Three major decisions, in three different venues, made last week a good week for polluting utilities and thus a bad one for actual people. But the longer-term trends stayed on track, with the nuclear/fossil fuel industry still in growing trouble and facing decline as the transition to a nuclear-free, carbon-free energy future continues on.
The bad news first:
*Under utility pressure, the EPA caved and “watered down” its proposed rule to prevent massive fish kills and other damage to marine life from power plants using once-through cooling systems. Environmentalists had wanted the proposed rule strengthened to require such power plants to close or at least build cooling towers but nuclear and coal plant owners successfully lobbied the agency and won weaker regulations.
*A U.S. Appeals Court threw out a Federal Energy Regulatory Commission (FERC) rule that encouraged energy efficiency. “Under the rule, electricity users who cut consumption when prices and demand rise were paid the same amount as generators that produce electricity. The practice has been embraced because it can reduce the need to build additional expensive power plants and cut air pollution.” Utilities argued that the rule “would discourage power-plant investment,” which, of course, was the point. Energy efficiency is both cheaper and cleaner than new power plants of any kind.
*The PJM power grid, which covers 61 million customers from the mid-Atlantic to Illinois, held its 2017-18 power auction and procured 167,004 megawatts of capacity resources at a base price of $120, a whopping increase from the $59.37 base it bought at last year’s auction. That’s good news for Exelon and its troubled nuclear reactors and bad news for ratepayers in the region.
Despite those industry victories, that news was offset by the continued and probably unstoppable advance of clean energy:
*Most significantly, the giant international investment house Barclays downgraded the entire U.S. utility industry. Their reasoning: “Over the next few years…we believe that a confluence of declining cost trends in distributed solar photovoltaic (PV) power generation and residential-scale power storage is likely to disrupt the status quo….We believe that solar + storage could reconfigure the organization and regulation of the electric power business over the coming decade.” In other words, distributed solar power is growing rapidly and threatens the entire utility model of large, polluting “baseload” power plants.

> **Information shown**:
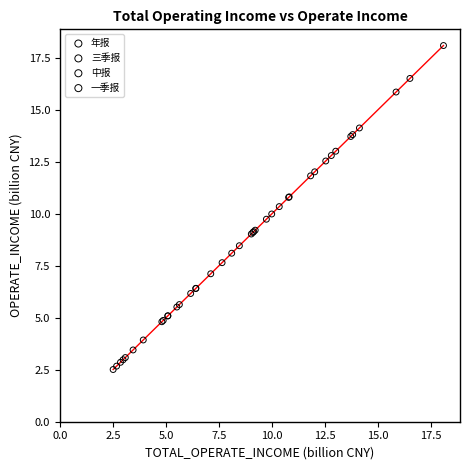

Which series contains the lowest Y value?

一季报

> **What needs to be done**: Extend the commentary on last week's utility rulings and the rise of clean energy, picking up after its final sentence.

> **Response to the exercise**:
*Barclay’s may be influenced by the reality in Europe, where the value of the continent’s electric utilities already has dropped by half in the past few years, led by the troubles of Germany’s utilities, which bet heavily on nuclear power now being phased out there, as well as “the sharp decrease in the cost of solar and the rise of renewable generation capacity.“ This somewhat wonky article argues that European utilities need to reinvent themselves to use “their advanced engineering capability, specialism in energy systems and close historical ties to transmission and distribution system operators and consumers” to “become smart infrastructure solution providers.”
*The Rocky Mountain Institute, which coined the term “grid defection” a few months ago in a paper discussing exactly the issue raised by Barclays, added to the discussion in “Why Owning Your Own Power Plant Might Not Be Crazy” by arguing that for homeowners, the idea of their own power plants (e.g. solar plus storage) could well become simply the next major applicance decision millions will make. This article points out that not that long ago–the 1950s–air conditioning at the residential level was rare and expensive, but when mass production began, prices fell and by the end of the 1960, A/C was standard equipment in most U.S. homes. Similarly, computers not that long ago took up warehouse-sized space and cost large fortunes. Today our smartphones are more capable than those devices–and astronomically cheaper. There is little reason to think the technological and economic advances in solar power, already stratospheric over the past few years, won’t continue as mass production expands and technology improves further.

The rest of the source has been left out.